PHOTO COURTESY OF CSU This beautiful machine is a “mass spectrometer” in Professor Menoni’s lab at CSU—and it can tell you exactly what elements are in any substance you choose to analyze. First, it bombards the sample to break it down into molecules and even smaller particles. (In Dr. Menoni’s NFRA Award project, atoms are the goal.) Then it subjects those particles to various forces to determine their mass-to-charge ratio. Those figures are known for all elements, and by comparing those of the sample, the mass spectrometer can determine exactly what’s in the substance it’s analyzing.

If you watch crime shows on TV, you’ve seen forensics in action. Dusting for fingerprints. Analyzing DNA from a toothbrush. Determining whether a bloodstain is human or animal. Detecting poison in a dead person’s body.

Forensics uses science to detect crimes and identify the “bad guys.” It’s been around for hundreds of years. In 13th-century China, a murderer was betrayed by minute traces of blood on his sickle, which he’d washed after the crime. All villagers were required to bring their sickles for examination, and even though no blood could be seen, a horde of flies gathered on his sickle, and his sickle only.

By the time examining fingerprints entered the picture in the mid-1800s, all sorts of clever but relatively crude crime-detection methods were already in use. Nowadays, with super-sensitive scientific instruments and computers, it’s harder than ever for a criminal to get away with it.

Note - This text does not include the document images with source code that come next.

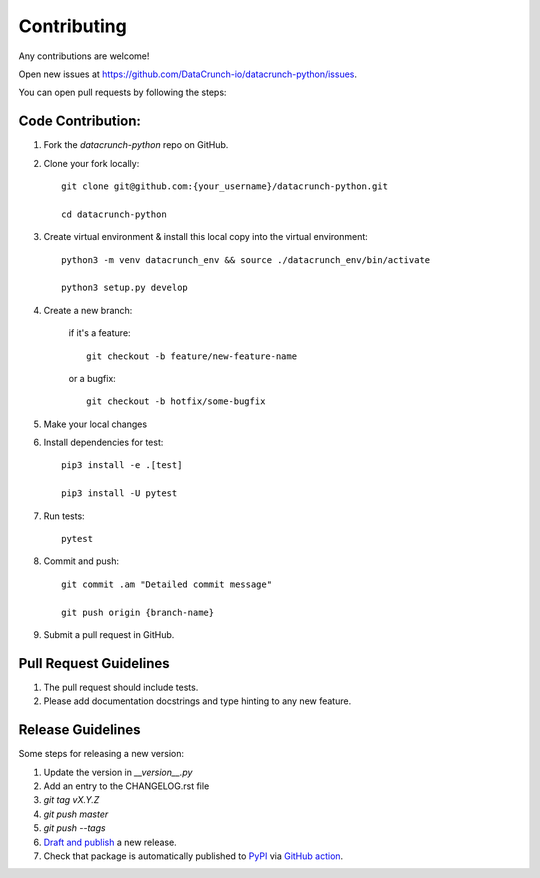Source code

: ============
Contributing
============
Any contributions are welcome!

Open new issues at https://github.com/DataCrunch-io/datacrunch-python/issues.

You can open pull requests by following the steps:

Code Contribution:
------------------

1. Fork the `datacrunch-python` repo on GitHub.

2. Clone your fork locally::

    git clone git@github.com:{your_username}/datacrunch-python.git

    cd datacrunch-python

3. Create virtual environment & install this local copy into the virtual environment::
    
    python3 -m venv datacrunch_env && source ./datacrunch_env/bin/activate
    
    python3 setup.py develop

4. Create a new branch:

    if it's a feature::

        git checkout -b feature/new-feature-name

    or a bugfix::

        git checkout -b hotfix/some-bugfix

5. Make your local changes 

6. Install dependencies for test::
    
    pip3 install -e .[test]

    pip3 install -U pytest

7. Run tests::

    pytest

8. Commit and push::

    git commit .am "Detailed commit message"

    git push origin {branch-name}

9. Submit a pull request in GitHub.

Pull Request Guidelines
------------------------

1. The pull request should include tests.
2. Please add documentation docstrings and type hinting to any new feature.

Release Guidelines
------------------------
Some steps for releasing a new version:

1. Update the version in `__version__.py`
2. Add an entry to the CHANGELOG.rst file
3. `git tag vX.Y.Z`
4. `git push master`
5. `git push --tags`
6. `Draft and publish`_ a new release.
7. Check that package is automatically published to `PyPI`_ via `GitHub action`_.

.. _Draft and publish: https://github.com/DataCrunch-io/datacrunch-python/releases
.. _PyPI: https://pypi.org/project/datacrunch/
.. _GitHub action: https://github.com/DataCrunch-io/datacrunch-python/actions/workflows/publish_package.yml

That goes for terrorists, too.

In the 1990s, a new branch of forensic science joined the club: nuclear forensics. That science, according to the Department of Homeland Security, focuses on determining the origin of smuggled plutonium, uranium, or other radioactive materials, and on helping to determine those responsible for a terrorist nuclear device detonation.

Nuclear bomb material.

And that’s where Colorado State University comes in.

PHOTO COURTESY OF CSU
Distinguished Professor Carmen Menoni of CSU, whose lab will be helping Homeland Security identify nuclear materials

The CSU lab of University Distinguished Professor Carmen Menoni has been selected for a Nuclear Forensics Research Award (NFRA) from the Department of Homeland Security.

The award will bring Pacific Northwest National Laboratory scientist Lydia Rush to CSU as a Ph.D. student in Menoni’s lab in the Department of Electrical and Computer Engineering. Rush and other students “will be trained in cutting-edge, laser-based mass spectral imaging and forensics,” says CSU.

That mouthful simply means that Menoni, her collaborator Rush, and students will be taking a close look at nuclear materials, to determine exactly what they’re made of and what their origin may be.

Make that, a really close look: Menoni and her team hope to identify minute quantities of actinides or other trace elements in materials.

Menoni’s lab will be creating a new instrument, a super-sensitive version of a mass spectrometer developed at CSU, capable of detecting trace amounts of uranium and other trace materials. Trace, indeed—this machine will be able to detect a small quantity of atoms of such materials.

“The new instrument we are going to build is going to be far more sensitive than our previous generation extreme ultraviolet time-of-flight mass spectrometry instrument,” said Menoni. “It will employ a magnetic sector to identify uranium, thorium and their isotopes at a concentration of a few parts per million.”

No wonder the Department of Homeland Security’s Domestic Nuclear Detection Office (DNDO) is awarding Menoni’s lab its support. That nuclear forensics detective work can help determine the origin, as well as the content, of any radioactive materials found in the U.S. or seized upon entry into the country—and, similar to a telltale fingerprint, those clues may help lead to the “bad guys.”